With me, silent film accompaniment is a way for me to produce original music, and having to harness it to support a film is a great way for me to manage and organize this creative impulse. It's what I do.

So once the technology is in place (synthesizer set up, projector loaded, etc.), I prefer to focus on the keyboard and the sounds and the chords and the melodies as I react to the film and the audience around me. I don't want to change settings or download files or worry about any of it.

I write all this here because people such as the gentlemen with the app seem to think that all music exists as sound files to be downloaded, and must be made somewhere else, but not by real people in real time right in front of them.

But it is! It has to come from somewhere, after all. It's not magic. But some people seem to think that it's some kind of black art to create music on the spot (without sheet music!) and that all film music has to be recorded and mixed and processed in advance.

Well...

Such was my big night at the Coolidge. It really was an honor to work in this theater and to meet such cool people, both at the venue and with the Boston Jewish Film Festival.

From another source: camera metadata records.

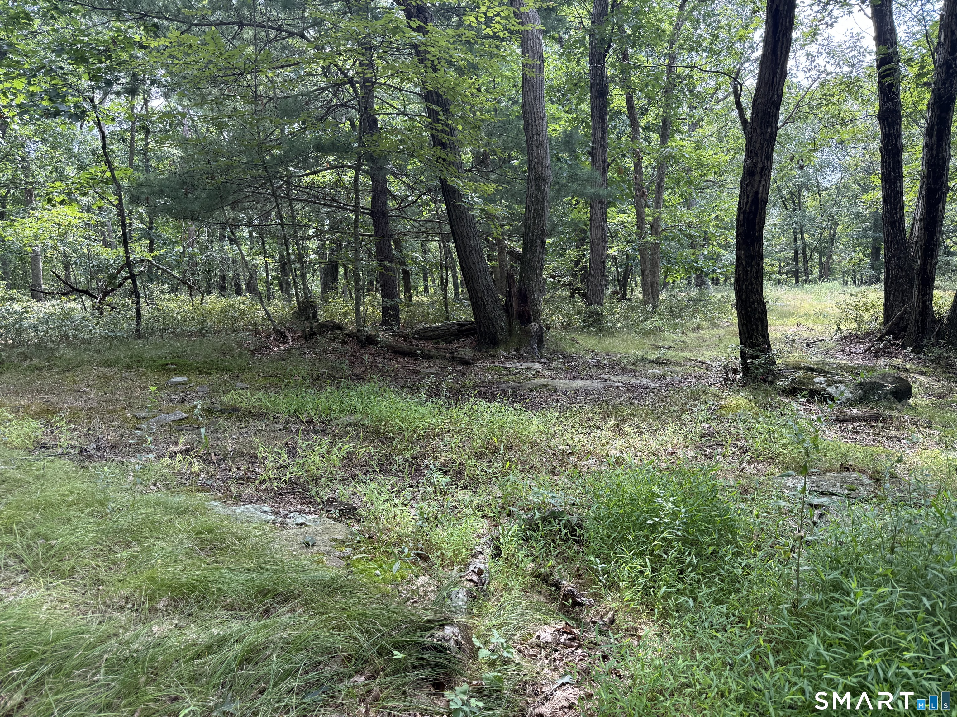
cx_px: 478
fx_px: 664
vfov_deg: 56.8
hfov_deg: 71.6
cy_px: 358
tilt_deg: -3.0
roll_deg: +2.9
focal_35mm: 24
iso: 100
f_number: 1.78
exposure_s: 1/360
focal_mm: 6.76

I hope to work with them all again soon!


And I followed that up on Friday night with a crackerjack screening at the Flying Monkey up in Plymouth, N.H.: a Buster Keaton double feature of 'Sherlock Jr.' (1924) and 'The Cameraman' (1928).

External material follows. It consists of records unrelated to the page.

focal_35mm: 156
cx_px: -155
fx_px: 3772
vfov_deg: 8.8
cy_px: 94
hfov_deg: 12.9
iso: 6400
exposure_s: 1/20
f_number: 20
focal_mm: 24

This may sound more like a weather announcement, but I'm pleased to report we experienced gales of laughter throughout!

And with the music...sometimes everything just falls into place. You have the right stuff at your fingertips when its needed, and you hit every mark, and it just works like a dream. Friday night was one of those nights!

Looking forward to returning to the Flying Monkey again on Saturday, Dec. 1 for a holiday program of silent films.

But before that happens: a Thanksgiving road trip this week to a family get-together in Chicago provides a chance to drop in again at Cinema Detroit, where I accompanied a Marion Davies film this past summer—their first-ever program of silent film with live music.

Well, I'll be darned if Paula and Tim Guthat haven't gone and booked some more silent film programs for exactly when I'll be passing through. This month they're running a "Pioneers: First Women Filmmakers" series (with material from the recently compiled DVD of the same title), and so I'll accompany a Mabel Normand program on Friday, Nov. 23 at 5 p.m.

So after you recover from your turkey-induced trance, head over to Detroit and digest some very interesting early cinema. Hope to see you there!

And then Charlie Chaplin takes the screen on Sunday, Nov. 25 at 4:30 p.m. at the Wilton Town Hall Theatre, but more on that later.

And it's a month to go before Christmas!?